Antibody Modeling and Epitope Prediction

Dmitri Beglov, Sandor Vajda, and Dima Kozakov

Supported by:
NIH R43 GM134769 Software For Antibody Epitope Prediction (PI: Dmitri Beglov)

Accurate epitope prediction is important for the development of antibody-based therapies. When multiple new antibodies are discovered against the whole antigen, their epitopes and, therefore, potential novelty and mechanism of action are usually unknown. Site-directed mutagenesis, the routine method for epitope mapping, requires testing a large number of mutants since any part of the antigen can potentially form an epitope. The goal of this new project is developing methodology and software for the accurate computational prediction of discontinuous B-cell epitopes based on the structure of an antigen and the structure or sequence of an antibody. Our starting point is PIPER, a protein-protein docking program, which is the docking engine in the public server ClusPro. PIPER has a special option for antibody-antigen docking, and has been used for epitope prediction by several groups. However, in its present form the software generally results in a high number of putative epitopes, and more accurate prediction requires substantial experimental efforts, e.g., by site-directed mutagenesis. We will modify PIPER to maximize the information available from the docking by generating a large ensemble of low energy docked structures and calculating a contact map rather than discrete docked structures. The number of potential epitopes will be further reduced by a template-based approach based on vector contact maps to characterize antibody-antigen interfaces (Aim 1). We also explore predicting the epitope based on models of the CDR regions (Aim 2). Generating large ensembles of docked structures with a large variety of CDR conformations will reduce the sensitivity of the method to inevitable modeling and docking uncertainty. By increasing the reliability of the predicted epitopes we expect to reduce or even to eliminate the need for mutagenesis experiments. Finally we will develop a machine-learning algorithm for the mapping of amino acid composition of CDR regions into epitope composition, a method that can be used when only the antibody sequence available and structure prediction is uncertain due to the lack of suitable templates (Aim 3).

Aim 1: Developing a contact analysis and combined probability scheme to improve epitope prediction. While docking methods may generate a very diverse set of docked structures, they usually define only a few well-populated interface regions. Surprisingly this property has not been exploited for epitope prediction. PIPER will be modified to generate a large ensemble of docked structures in order to determine how frequently an antigen residue makes contacts with the antibody. Previous studies in predicting protein-protein interfaces and our preliminary data indicate that this approach substantially improves prediction accuracy. The accuracy will be further improved by the redesign of the structure-based antibody-antigen interaction potential used in PIPER.
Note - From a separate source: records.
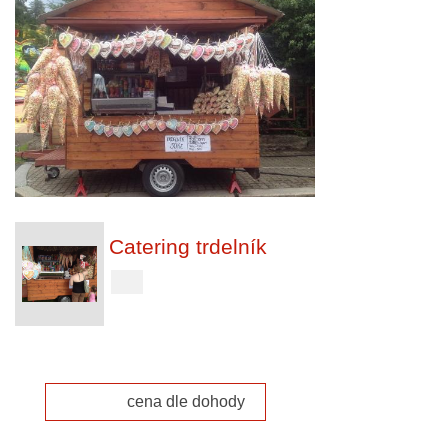
Catering trdelník
cena dle dohody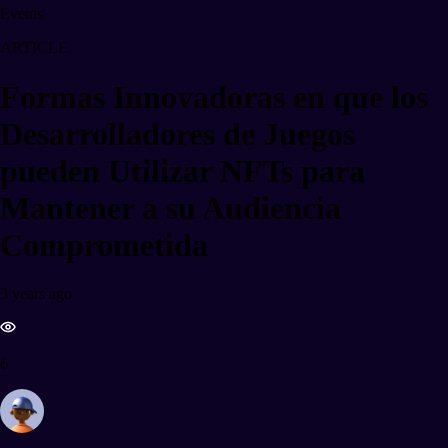
Events
ARTICLE
Formas Innovadoras en que los
Desarrolladores de Juegos
pueden Utilizar NFTs para
Mantener a su Audiencia
Comprometida
3 years ago
6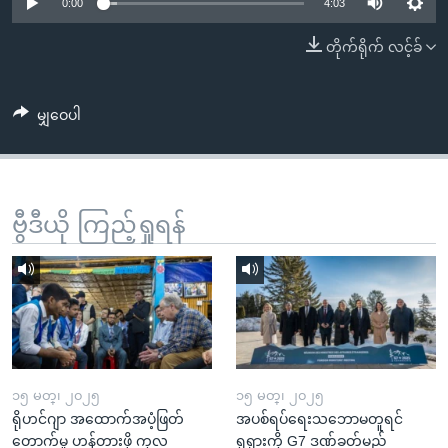
အ
0:00
4:03
သုတပဒေသာ အင်္ဂလိပ်စာ
ညွန်း
Learning English
တိုက်ရိုက် လင့်ခ်
စာမျက်နှာ
သို့
ဗွီအိုအေ လူမှုကွန်ယက်များ
ကျော်
မျှဝေပါ
ကြည့်
ရန်
ဘာသာစကားများ
ရှာဖွေ
ဗွီဒီယို ကြည့်ရှုရန်
ရန်
နေရာ
သို့
ကျော်
ရန်
၁၅ မတ္၊ ၂၀၂၅
၁၅ မတ္၊ ၂၀၂၅
ရိုဟင်ဂျာ အထောက်အပံ့ဖြတ်
အပစ်ရပ်ရေးသဘောမတူရင်
တောက်မှု ဟန့်တားဖို့ ကုလ
ရုရှားကို G7 ဒဏ်ခတ်မည်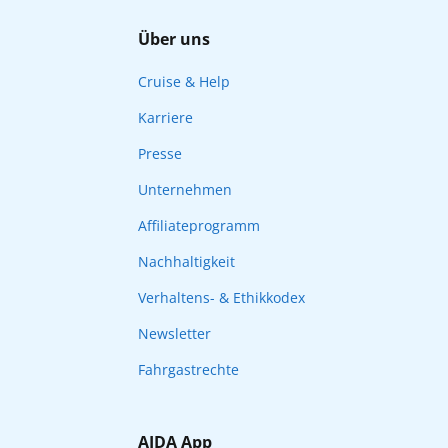
Über uns
Cruise & Help
Karriere
Presse
Unternehmen
Affiliateprogramm
Nachhaltigkeit
Verhaltens- & Ethikkodex
Newsletter
Fahrgastrechte
AIDA App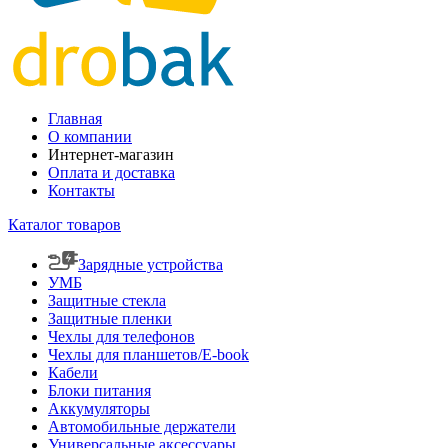
Главная
О компании
Интернет-магазин
Оплата и доставка
Контакты
Каталог товаров
Зарядные устройства
УМБ
Защитные стекла
Защитные пленки
Чехлы для телефонов
Чехлы для планшетов/E-book
Кабели
Блоки питания
Аккумуляторы
Автомобильные держатели
Универсальные аксессуары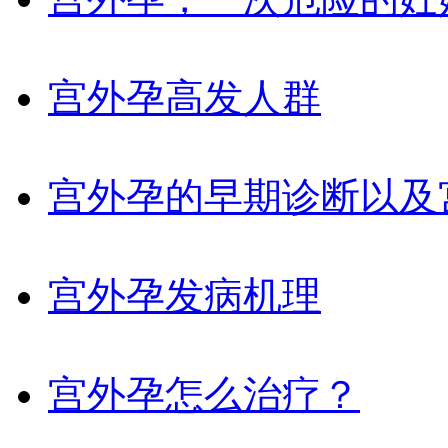
宫外孕高发人群
宫外孕的早期诊断以及
宫外孕发病机理
宫外孕怎么治疗？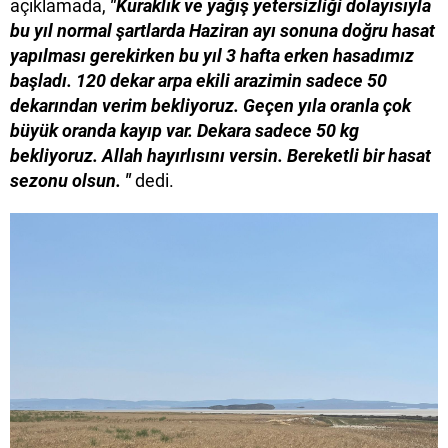
açıklamada,
"Kuraklık ve yağış yetersizliği dolayısıyla
bu yıl normal şartlarda Haziran ayı sonuna doğru hasat
yapılması gerekirken bu yıl 3 hafta erken hasadımız
başladı. 120 dekar arpa ekili arazimin sadece 50
dekarından verim bekliyoruz. Geçen yıla oranla çok
büyük oranda kayıp var. Dekara sadece 50 kg
bekliyoruz. Allah hayırlısını versin. Bereketli bir hasat
sezonu olsun. "
dedi.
Aim 2: Modeling of the CDR antibody regions to improve epitope scoring. We will explore influence of conformational changes in CDR regions of antibodies on antibody-antigen docking and epitope prediction. We will also test whether docking of multiple structures of the antibody with different conformations of CDR loops can improve ranking of the native epitope in the ensemble of possible solutions. After grafting statistically derived backbone templates, we will restore the true amino acid sequence by the placement of most probable rotamers with subsequent minimization. We will apply docking and the contact analysis techniques developed in Aim 1 to a large collection of multiple initial models of the antibody in order to optimize epitope ranking.

Aim 3: Epitope prediction for known antigen structures and antibody sequences. In this aim we address a common situation when the structure of antigen is known, but the antibody is only specified by its sequence. Based on the known dataset of structures of antibody-antigen complexes we will develop a machine-learning algorithm for mapping the amino acid composition of antibody CDR regions into epitope composition. An artificial neural net will be trained to do the predictions. We will then examine the entire antigen surface for local composition matches to the neural net predictions. The matching will result in a probability score for possible epitopes. When the antibody structure is known, the sequence based probability score will be combined with the docking based probability measures described in Specific Aim 1.